Open sergey-morenets opened 2 years ago
Please provide a Minimimal Reproducable Example, preferable as a Github repository. Make sure to include the database, either as an in memory database or if that is not possible using Testcontainers.
Currently there are various scenarios where I expect one or the other to be faster.
Hi @schauder
This is repository with simplified example: https://github.com/sergey-morenets/spring-data-benchmarks
You can open this project in IDE and run of the classes: SpringDataJdbcBenchmarking or SpringDataJpaBenchmarking to execute the benchmarks.
This is simplified project so the absolute results are different but Spring Data JPA is still faster (7016 ns) against Spring Data JDBC (39617 ns).
If I interpret that correctly you don't measure actual loads with JPA but only the lookup in the first level cache, which is probably not what you want.
Invoke EntityManager.clear()
between benchmarks.
Hi @schauder
Thank you for the comment. Now I clear the entityManager 1st level cache at the beginning of the benchmark (I updated the repository):
@Benchmark
public Product springDataJpaQuery() {
entityManager.clear();
return productRepository.findByName("phone");
}
However it almost hasn't impacted the performance (execution time is 7479 ns)
are there any benchmarks between spring data jdbc and mybatis?
Thanks for the reproducer.
The main difference between the two benchmarks is, that you accidentally kicked out the Hikari connection pool by explicitly constructing the datasource. you can completely remove any Spring Data JDBC configuration and you'll see a significant performance boost.
It seems, we also do not properly cache the results of constructing the SQL statement from the method name, resulting in some significant overhead. You can workaround that by providing an explicit query.
The missing caching is something we'll fix.
Results of modified benchmark.
Benchmark Mode Cnt Score Error Units SpringDataJdbcBenchmarking.springDataJdbcQuery avgt 5 10103.975 ± 1140.990 ns/op SpringDataJpaBenchmarking.springDataJpaQuery avgt 5 8622.891 ± 1886.295 ns/op
You can find the modified benchmark here: https://github.com/schauder/spring-data-benchmarks
In general I would not expect better better performance from Spring Data JDBC compared to JPA implementations in the typical benchmark scenario.

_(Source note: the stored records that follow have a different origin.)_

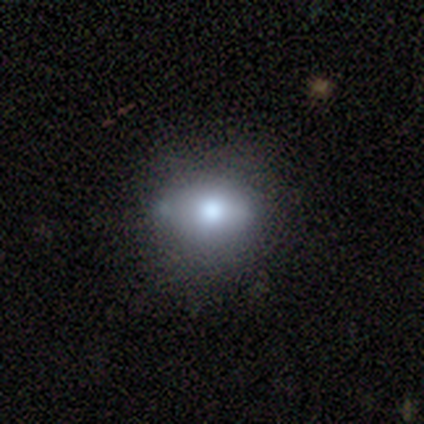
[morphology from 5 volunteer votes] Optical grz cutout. It shows a star or artifact, not a galaxy (60%).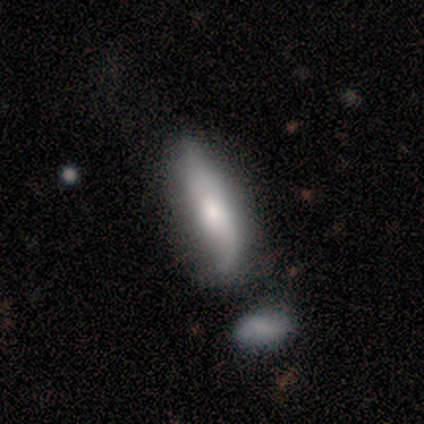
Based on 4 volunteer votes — Smooth or featured? 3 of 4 (75%) said smooth. How rounded? 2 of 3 (67%) said cigar-shaped. Merging? 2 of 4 (50%, tied with merger) said minor disturbance.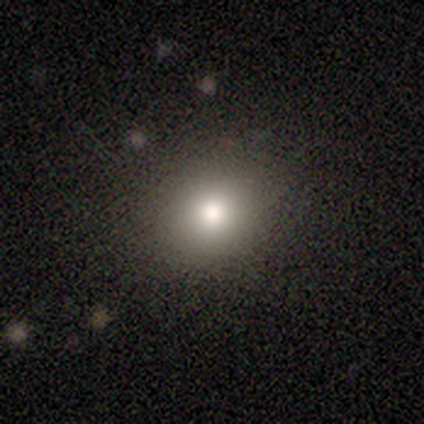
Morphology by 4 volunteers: Smooth or featured: smooth — 75% (star or artifact — 25%)
How rounded: round — 100%
Merging: none — 67% (major disturbance — 33%)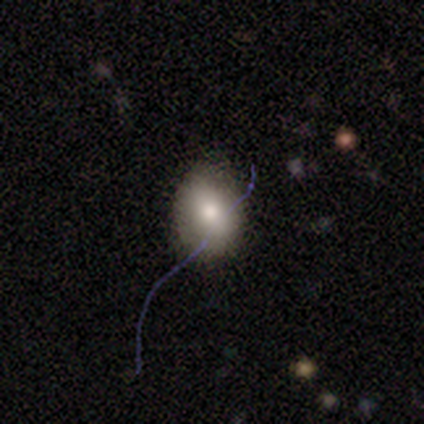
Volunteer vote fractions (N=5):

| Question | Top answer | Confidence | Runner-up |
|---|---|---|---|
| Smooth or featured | smooth | 80% | featured or disk (20%) |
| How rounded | round | 75% | in between (25%) |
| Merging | none | 80% | major disturbance (20%) |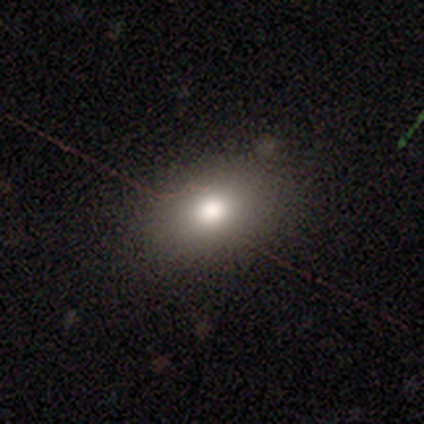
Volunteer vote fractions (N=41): This is possibly a smooth galaxy (59%). How rounded: clearly in between (83%). Merging: clearly none (84%).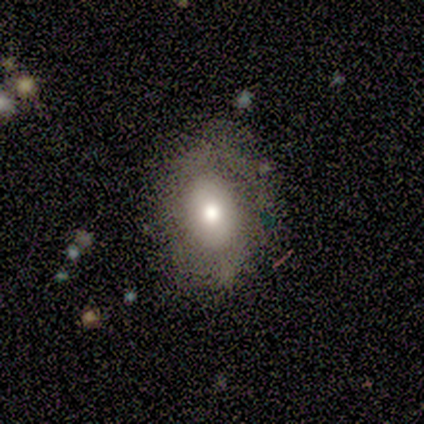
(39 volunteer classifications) A smooth galaxy with no disk features (59%) that is in between round and cigar-shaped (70%).

Vote fractions:
- Smooth or featured? smooth: 59% / featured or disk: 31% / star or artifact: 10%
- How rounded? in between: 70% / round: 30% / cigar-shaped: 0%
- Merging? none: 66% / minor disturbance: 17% / major disturbance: 14% / merger: 3%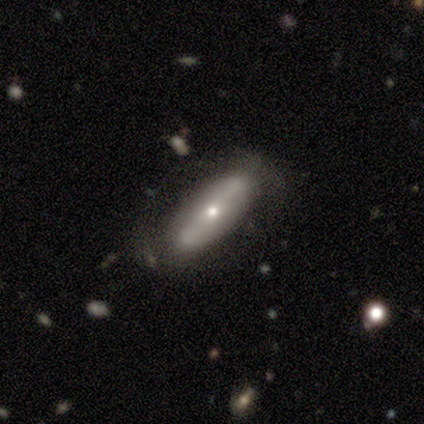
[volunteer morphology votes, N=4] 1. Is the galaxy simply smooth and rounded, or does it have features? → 50% smooth (tied), 50% featured or disk (tied), 0% star or artifact.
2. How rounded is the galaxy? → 50% in between (tied), 50% cigar-shaped (tied), 0% round.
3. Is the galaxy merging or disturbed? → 100% none, 0% minor disturbance, 0% major disturbance, 0% merger.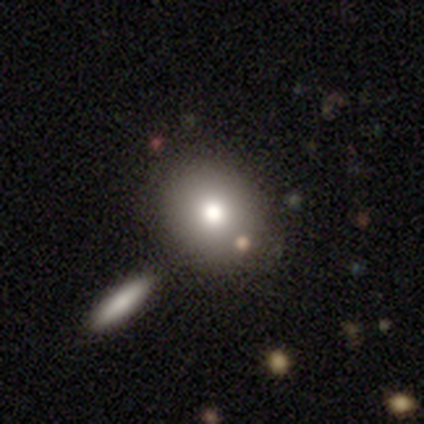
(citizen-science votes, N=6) Smooth or featured: smooth — 83% (featured or disk — 17%)
How rounded: in between — 60% (round — 40%)
Merging: none — 83% (merger — 17%)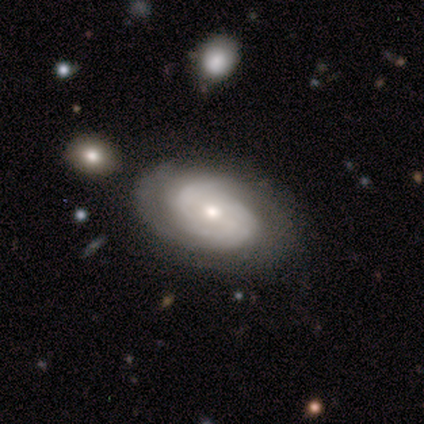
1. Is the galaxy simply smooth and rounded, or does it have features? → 75% featured or disk, 25% smooth, 0% star or artifact.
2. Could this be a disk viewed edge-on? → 67% no, 33% yes.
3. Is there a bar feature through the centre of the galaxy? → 100% no, 0% strong, 0% weak.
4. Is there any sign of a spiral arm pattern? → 100% yes, 0% no.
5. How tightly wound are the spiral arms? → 50% tight (tied), 50% medium (tied), 0% loose.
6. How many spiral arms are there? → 100% can't tell, 0% 1, 0% 2, 0% 3, 0% 4, 0% more than 4.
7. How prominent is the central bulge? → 50% moderate (tied), 50% small (tied), 0% dominant, 0% large, 0% none.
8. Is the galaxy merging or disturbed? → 100% none, 0% minor disturbance, 0% major disturbance, 0% merger.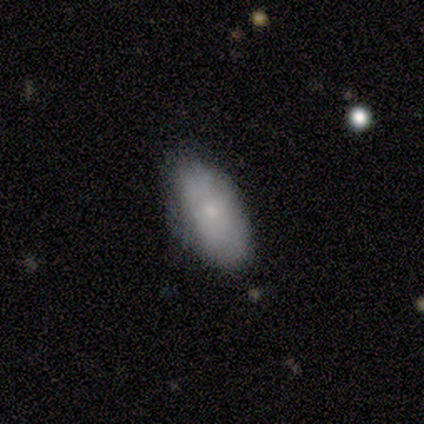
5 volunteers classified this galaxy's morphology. Smooth or featured? 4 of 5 (80%) said smooth. How rounded? 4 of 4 (100%) said in between. Merging? 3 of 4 (75%) said minor disturbance.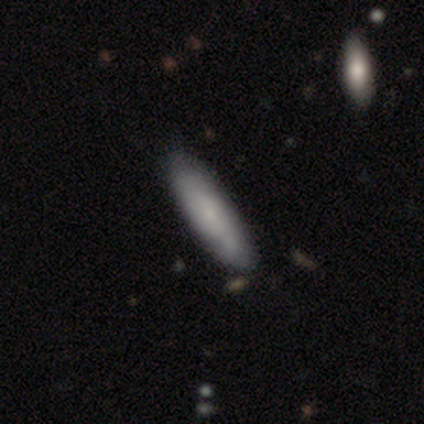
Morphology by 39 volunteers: This appears to be a smooth galaxy with no disk features (79%) that is cigar-shaped (81%). Merging: none (89%).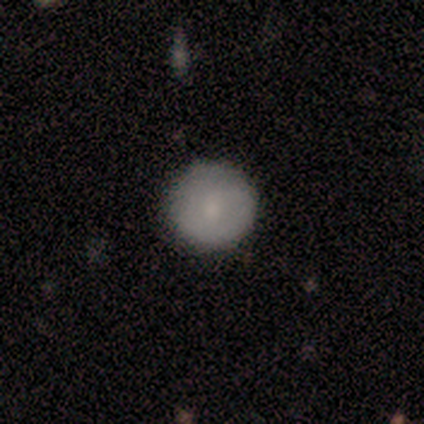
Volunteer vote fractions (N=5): This is likely a smooth galaxy (60%). How rounded: clearly round (100%). Merging: clearly none (80%).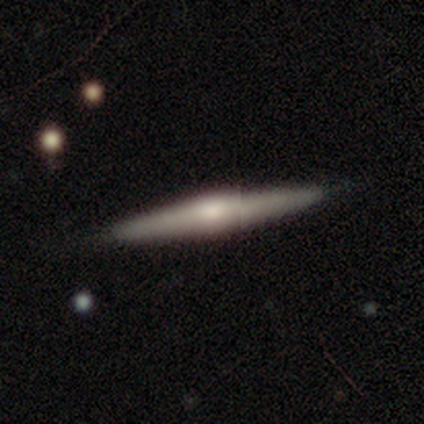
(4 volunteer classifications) Smooth or featured?
  - featured or disk: 75% *
  - smooth: 25%
  - star or artifact: 0%
Edge-on disk?
  - yes: 100% *
  - no: 0%
Edge-on bulge?
  - rounded: 100% *
  - boxy: 0%
  - none: 0%
Merging?
  - none: 75% *
  - minor disturbance: 25%
  - major disturbance: 0%
  - merger: 0%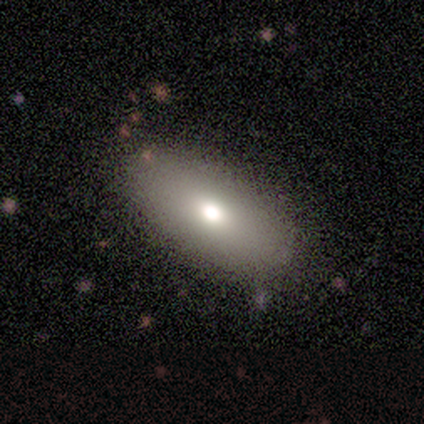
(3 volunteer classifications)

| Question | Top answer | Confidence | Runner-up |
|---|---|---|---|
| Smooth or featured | smooth | 67% | featured or disk (33%) |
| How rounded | in between | 100% | — |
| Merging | none | 100% | — |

The benefit of Spring Data JDBC is that it is much easier to understand what it is actually doing and therefor easier to use correctly.

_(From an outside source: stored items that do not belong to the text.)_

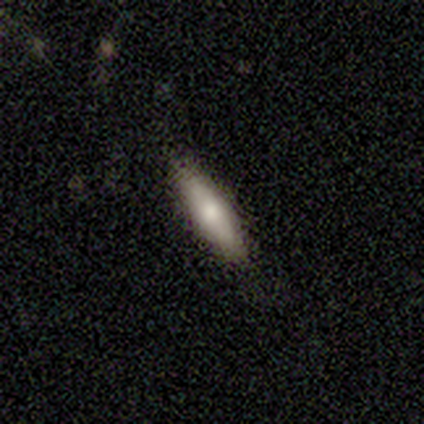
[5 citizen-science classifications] smooth_or_featured: smooth (p=0.60) [alt: featured or disk p=0.40]
how_rounded: in between (p=0.67) [alt: cigar-shaped p=0.33]
merging: none (p=0.80) [alt: minor disturbance p=0.20]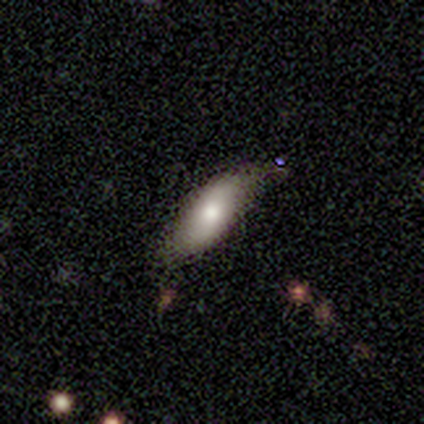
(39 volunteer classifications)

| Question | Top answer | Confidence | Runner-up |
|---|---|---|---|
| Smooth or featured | smooth | 64% | featured or disk (31%) |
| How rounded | in between | 80% | cigar-shaped (20%) |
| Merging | none | 73% | minor disturbance (22%) |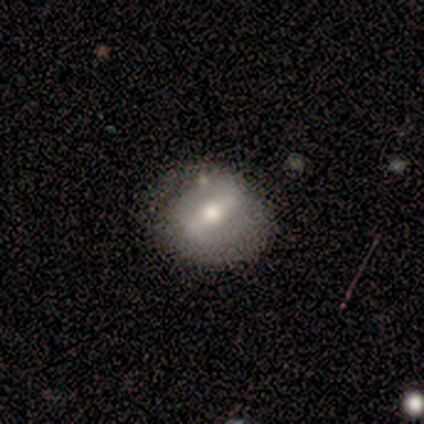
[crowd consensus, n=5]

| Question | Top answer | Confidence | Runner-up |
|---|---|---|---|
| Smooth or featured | smooth | 60% | featured or disk (40%) |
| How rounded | in between | 67% | round (33%) |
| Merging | none | 80% | major disturbance (20%) |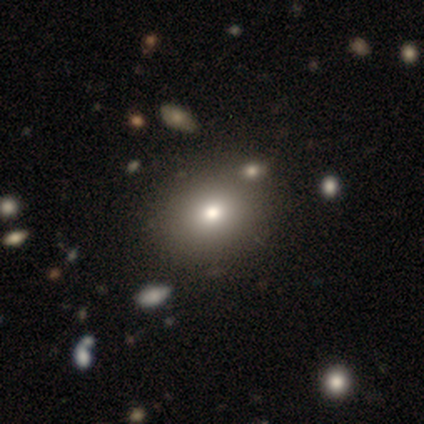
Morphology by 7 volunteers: A smooth galaxy with no disk features (100%) that is in between round and cigar-shaped (71%).

Vote fractions:
- Smooth or featured? smooth: 100% / featured or disk: 0% / star or artifact: 0%
- How rounded? in between: 71% / round: 29% / cigar-shaped: 0%
- Merging? none: 100% / minor disturbance: 0% / major disturbance: 0% / merger: 0%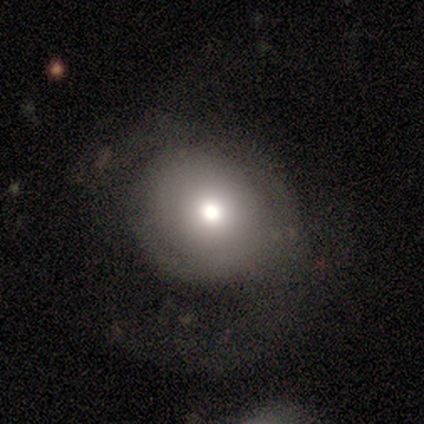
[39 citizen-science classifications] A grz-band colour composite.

This might very well result in better performance of real world applications due to few mistakes made.
Hi @schauder
I returned to the benchmarks topic and used your project. However I noticed you'd added a @Query annotation for query method (https://github.com/schauder/spring-data-benchmarks/blob/main/src/main/java/demo/jdbc/ProductRepository.java) Was it done intentionally? Because it completely changes the query logic:
public interface ProductRepository
extends CrudRepository<Product, Integer> {
@Query("select * from products")
Product findByName(String name);
}
After I've removed this annotation
public interface ProductRepository
extends CrudRepository<Product, Integer> {
Product findByName(String name);
}
and re-run the benchmarks the results are the following:
Benchmark Mode Cnt Score Error Units
SpringDataJdbcBenchmarking.springDataJdbcQuery avgt 5 30283.784 ± 643.013 ns/op
SpringDataJpaBenchmarking.springDataJpaQuery avgt 5 8669.489 ± 410.739 ns/op
So there's again significant gap between Spring Data JDBC and Spring Data JPA execution time.
Was it done intentionally?
Yes and no. I intentionally added the annotation to demonstrate the effect of not caching the generated query. Changing the query semantics was a mistake on my side.
It seems, we also do not properly cache the results of constructing the SQL statement from the method name, resulting in some significant overhead. You can workaround that by providing an explicit query. The missing caching is something we'll fix.
@schauder Is this something to expect in the upcoming version 3.0?
Is there any update on this? In Spring Data R2DBC, we've seen about a 10x performance increase by adding the @Query
for this query on a very large table (50+ columns), even with a small list of ids (<10)
fun findAllByIdInAndSomethingIsTrue(ids: List<Long>): Flow<MyEntity>
Hi
We have a Spring Data JPA (Hibernate) project that we would like to migrate to Spring Data JDBC. The main reasons are simplified configuration and model mapping. And we thought that it would lead to better performance.
However we did some benchmarks (with default settings) using JMH (H2 database) and it turned out that in most cases the performance has decreased. For example, we have the following repository and query method:
And the benchmarks showed the following execution time (in ns): Spring Data JDBC - 80899 Spring Data JPA - 14124
So is it predictable? Or we missed something in our configuration/tests?